Across the cosmos, many stars can be found in pairs, gracefully circling one another. Yet one of the most dramatic pairings occurs between two orbiting black holes, formed after their massive progenitor stars exploded in supernova blasts. If these black holes lie close enough together, they will ultimately collide and form an even more massive black hole. Sometimes a black hole is orbited by a neutron star-the dense corpse of a star also formed from a supernova explosion but which contains less mass than a black hole. When these two bodies finally merge, the black hole will typically swallow the neutron star whole.
To better understand the extreme physics underlying such a grizzly demise, researchers at Caltech are using supercomputers to simulate black hole-neutron star collisions. In one study appearing in The Astrophysical Journal Letters , the team, led by Elias Most , a Caltech assistant professor of theoretical astrophysics, developed the most detailed simulation yet of the violent quakes that rupture a neutron star's surface roughly a second before the black hole consumes it.
"The neutron star's crust will crack open just like the ground in an earthquake," Most says. "The black hole's gravity first shears the surface, causing quakes in the star and the opening of rifts."
While cracks in the crust of a neutron star had been predicted before, the simulation is the first to demonstrate what kinds of light flares astronomers might see in the future when pointing telescopes in space and on the ground at such an event.
"This goes beyond educated models for the phenomenon-it is an actual simulation that includes all the relevant physics taking place when the neutron star breaks like an egg," says co-author Katerina Chatziioannou , assistant professor of physics at Caltech and a William H. Hurt Scholar.
Zoom In to Image These three panels are taken from a supercomputer simulation of a merger between a black hole (large black circle) and a neutron star (colored blob). The images, which move forward in time from left to right, show how the intense gravity of the black hole stretches the neutron star, before the black hole ultimately consumes it.
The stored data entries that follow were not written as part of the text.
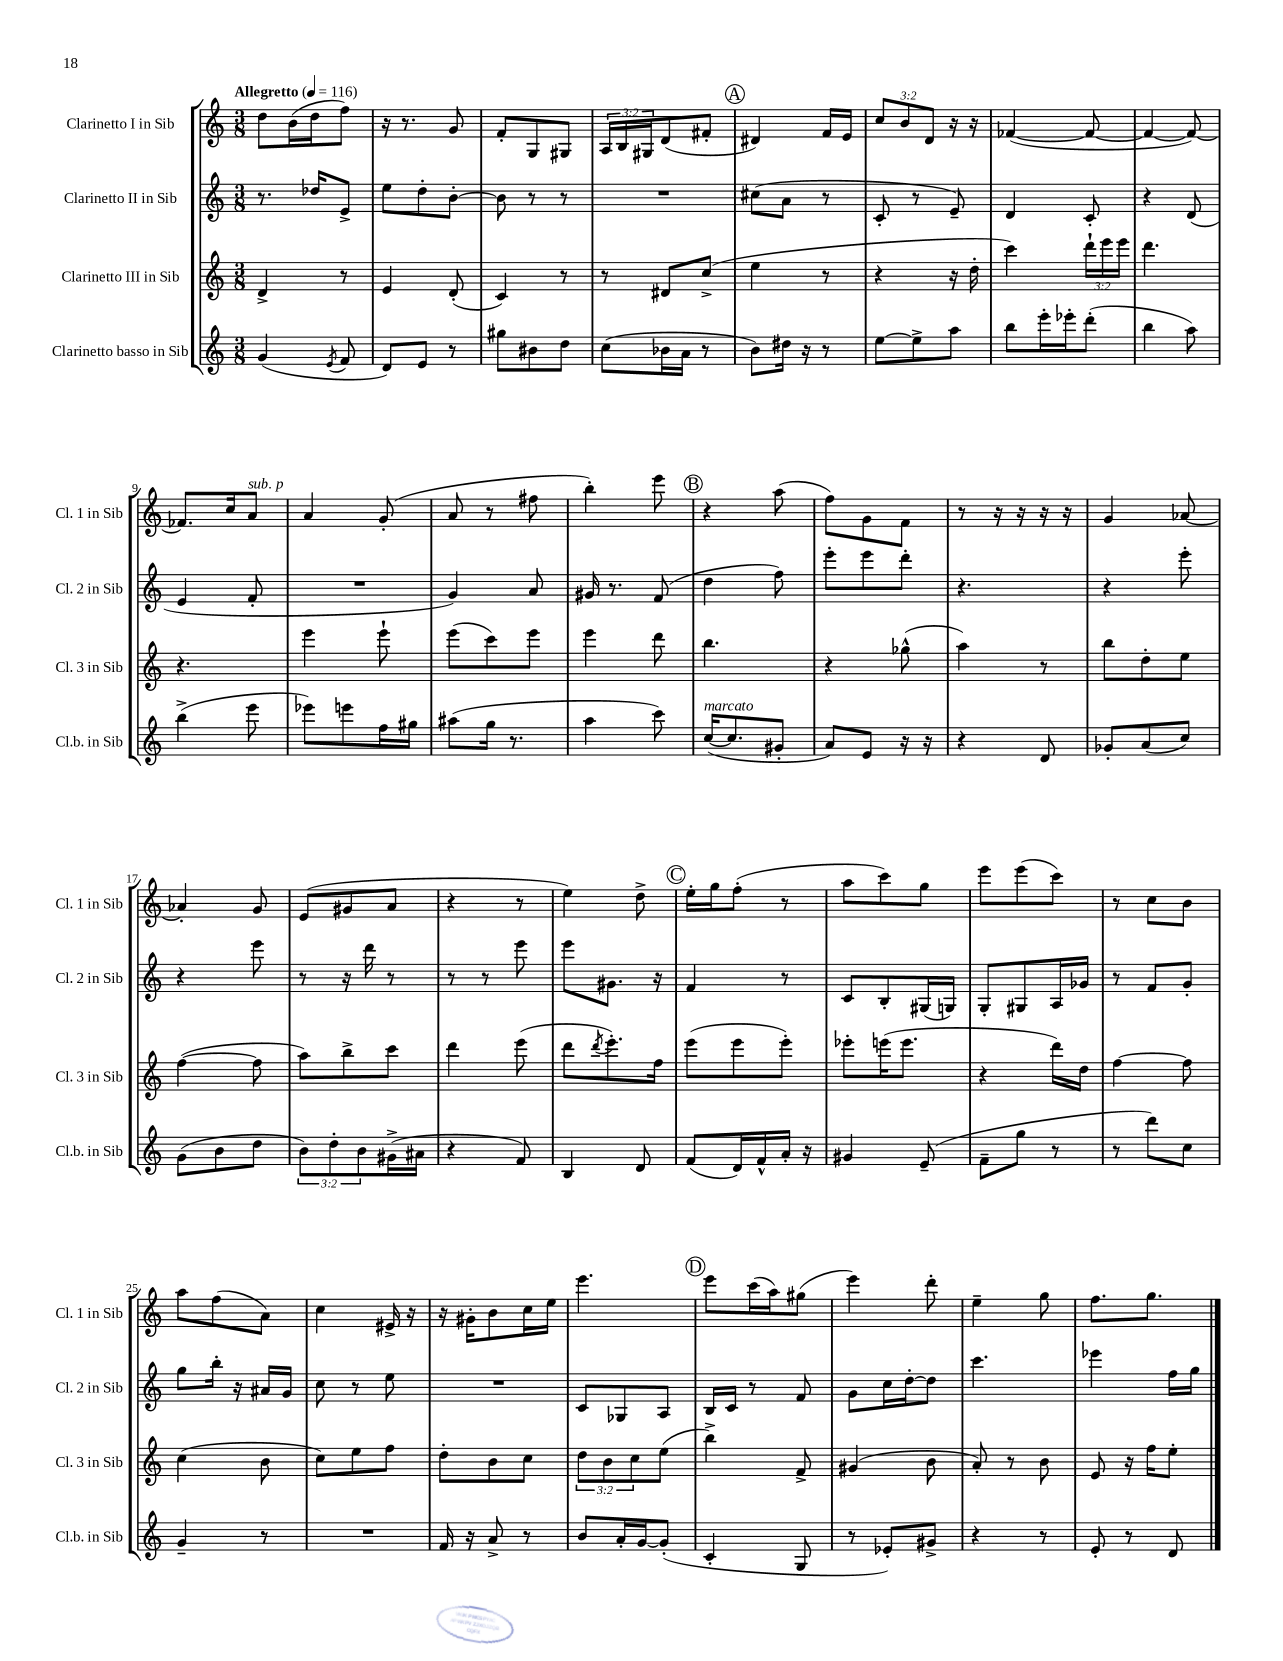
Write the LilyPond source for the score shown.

<<
\new StaffGroup <<
\new Staff = "s0" \with { instrumentName = "Clarinetto I in Sib" shortInstrumentName = "Cl. 1 in Sib" } {
    \clef treble \key c \major \numericTimeSignature \time 3/8 \override Staff.TupletNumber.text = #tuplet-number::calc-fraction-text \tempo "Allegretto" 4 = 116
    d''8 b'16( d''16 f''8) |
    r16 r8. g'8 |
    f'8-. g8 gis8 |
    \tuplet 3/2 { a16 b16 gis16 } d'8( fis'8-. |
    \mark \markup { \circle "A" } dis'4) f'16 e'16 |
    \tuplet 3/2 { c''8 b'8 d'8 } r16 r16 |
    fes'4~( fes'8~ |
    fes'4~ fes'8~) |
    fes'8. c''16 a'8^\markup { \italic "sub. p" } |
    a'4 g'8-.( |
    a'8 r8 fis''8 |
    b''4-.) e'''8 |
    \mark \markup { \circle "B" } r4 a''8( |
    f''8) g'8 f'8 |
    r8 r16 r16 r16 r16 |
    g'4 aes'8~ |
    aes'4-. g'8 |
    e'8( gis'8 a'8 |
    r4 r8 |
    e''4) d''8-> |
    \mark \markup { \circle "C" } e''16-. g''16 f''8-.( r8 |
    a''8 c'''8) g''8 |
    e'''8 e'''8( c'''8) |
    r8 c''8 b'8 |
    a''8 f''8( a'8) |
    c''4 eis'16-> r16 |
    r16 gis'16-. b'8 c''16 e''16 |
    e'''4. |
    \mark \markup { \circle "D" } e'''8 c'''16( a''16) gis''8( |
    e'''4) d'''8-. |
    e''4-- g''8 |
    f''8. g''8. \bar "|." |
}
\new Staff = "s1" \with { instrumentName = "Clarinetto II in Sib" shortInstrumentName = "Cl. 2 in Sib" } {
    \clef treble \key c \major \numericTimeSignature \time 3/8
    r8. des''16 e'8-> |
    e''8 d''8-. b'8~-. |
    b'8 r8 r8 |
    R4. |
    \mark \markup { \circle "A" } cis''8( a'8 r8 |
    c'8-. r8 e'8--) |
    d'4 c'8-. |
    r4 d'8( |
    e'4 f'8-. |
    R4. |
    g'4) a'8 |
    gis'16 r8. f'8( |
    \mark \markup { \circle "B" } d''4 f''8) |
    e'''8-. e'''8 d'''8-. |
    r4. |
    r4 e'''8-. |
    r4 e'''8 |
    r8 r16 d'''16 r8 |
    r8 r8 e'''8 |
    e'''8 gis'8. r16 |
    \mark \markup { \circle "C" } f'4 r8 |
    c'8 b8-. gis16( g16) |
    g8-. gis8 a16 ges'16 |
    r8 f'8 g'8-. |
    g''8 b''16-. r16 ais'16 g'16 |
    c''8 r8 e''8 |
    R4. |
    c'8 ges8 a8 |
    \mark \markup { \circle "D" } b16 c'16 r8 f'8 |
    g'8 c''16 d''16~-. d''8 |
    c'''4. |
    ees'''4 f''16 g''16 \bar "|." |
}
\new Staff = "s2" \with { instrumentName = "Clarinetto III in Sib" shortInstrumentName = "Cl. 3 in Sib" } {
    \clef treble \key c \major \numericTimeSignature \time 3/8 \override Staff.TupletNumber.text = #tuplet-number::calc-fraction-text
    d'4-> r8 |
    e'4 d'8-.( |
    c'4) r8 |
    r8 dis'8 c''8->( |
    \mark \markup { \circle "A" } e''4 r8 |
    r4 r16 d''16-. |
    c'''4) \tuplet 3/2 { d'''16-! e'''16 e'''16 } |
    d'''4. |
    r4. |
    e'''4 e'''8-! |
    e'''8( c'''8) e'''8 |
    e'''4 d'''8 |
    \mark \markup { \circle "B" } b''4. |
    r4 ges''8-^( |
    a''4) r8 |
    b''8 d''8-. e''8 |
    f''4~( f''8 |
    a''8) b''8-> c'''8 |
    d'''4 e'''8( |
    d'''8 \acciaccatura { d'''8 } e'''8.-.) f''16 |
    \mark \markup { \circle "C" } e'''8( e'''8 e'''8-.) |
    ees'''8-. e'''16( e'''8. |
    r4 d'''16) d''16 |
    f''4~ f''8 |
    c''4( b'8 |
    c''8) e''8 f''8 |
    d''8-. b'8 c''8 |
    \tuplet 3/2 { d''8 b'8 c''8 } e''8( |
    \mark \markup { \circle "D" } b''4->) f'8-> |
    gis'4( b'8 |
    a'8-.) r8 b'8 |
    e'8 r16 f''16 e''8-. \bar "|." |
}
\new Staff = "s3" \with { instrumentName = "Clarinetto basso in Sib" shortInstrumentName = "Cl.b. in Sib" } {
    \clef treble \key c \major \numericTimeSignature \time 3/8 \override Staff.TupletNumber.text = #tuplet-number::calc-fraction-text
    g'4( \acciaccatura { e'8 } f'8 |
    d'8) e'8 r8 |
    gis''8 bis'8 d''8 |
    c''8( bes'16 a'16 r8 |
    \mark \markup { \circle "A" } b'8) dis''16 r16 r8 |
    e''8~ e''8-> a''8 |
    b''8 e'''16-. ees'''16-. d'''8-.( |
    b''4 a''8) |
    b''4->( e'''8 |
    ees'''8) e'''8 f''16 gis''16 |
    ais''8( g''16 r8. |
    a''4 c'''8) |
    \mark \markup { \circle "B" } c''16~^\markup { \italic "marcato" }( c''8. gis'8-. |
    a'8) e'8 r16 r16 |
    r4 d'8 |
    ges'8-. a'8( c''8) |
    g'8( b'8 d''8 |
    \tuplet 3/2 { b'8) d''8-. b'8 } gis'16->( ais'16 |
    r4 f'8) |
    b4 d'8 |
    \mark \markup { \circle "C" } f'8( d'16) f'16-^ a'16-. r16 |
    gis'4 e'8--( |
    f'8-- g''8 r8 |
    r8 d'''8) c''8 |
    g'4-- r8 |
    R4. |
    f'16 r16 a'8-> r8 |
    b'8 a'16-. g'16~ g'8-.( |
    \mark \markup { \circle "D" } c'4-. g8 |
    r8 ees'8-.) gis'8-> |
    r4 r8 |
    e'8-. r8 d'8 \bar "|." |
}
>>
>>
Credit: Elias Most/Caltech
In a second, more recent paper in The Astrophysical Journal Letters , published March 31 of this year, the team used a supercomputer to simulate what happens after the neutron star fractures-a brief milliseconds-long window when monster shock waves, the most powerful predicted shock waves in the universe, shoot outward from the star. These monster shock waves had only recently been predicted by co-author Andrei Beloborodov of Columbia University. Now, the simulation, along with another from a different study published by the team last year, are the first to show how they form.
What is more, the most recent simulation does not stop when the monster shock waves form-it proceeds to show the neutron star being swallowed, which then triggers the creation of an exotic object called a "black hole pulsar."
A classic pulsar is a highly magnetized neutron star that emits beams of radiation, which sweep around like a lighthouse beacon as the star spins on its axis. A black hole pulsar is a hypothetical object in which a black hole launches magnetic winds that would also sweep around it as it spins, mimicking the appearance of a pulsar. While black hole pulsars had been previously conjectured, the simulation is the first to show how such a rare object could actually form in nature from the collision of a neutron star and black hole.
"When the neutron star plunges into the black hole, the monster shock waves are launched," says Yoonsoo Kim (MS '24), a Caltech graduate student working with Most, and lead author of the study on monster shock waves and black hole pulsars. "After the star is sucked in, whipping winds are formed, creating the black hole pulsar. But the black hole cannot sustain its winds and will become quiet again within seconds."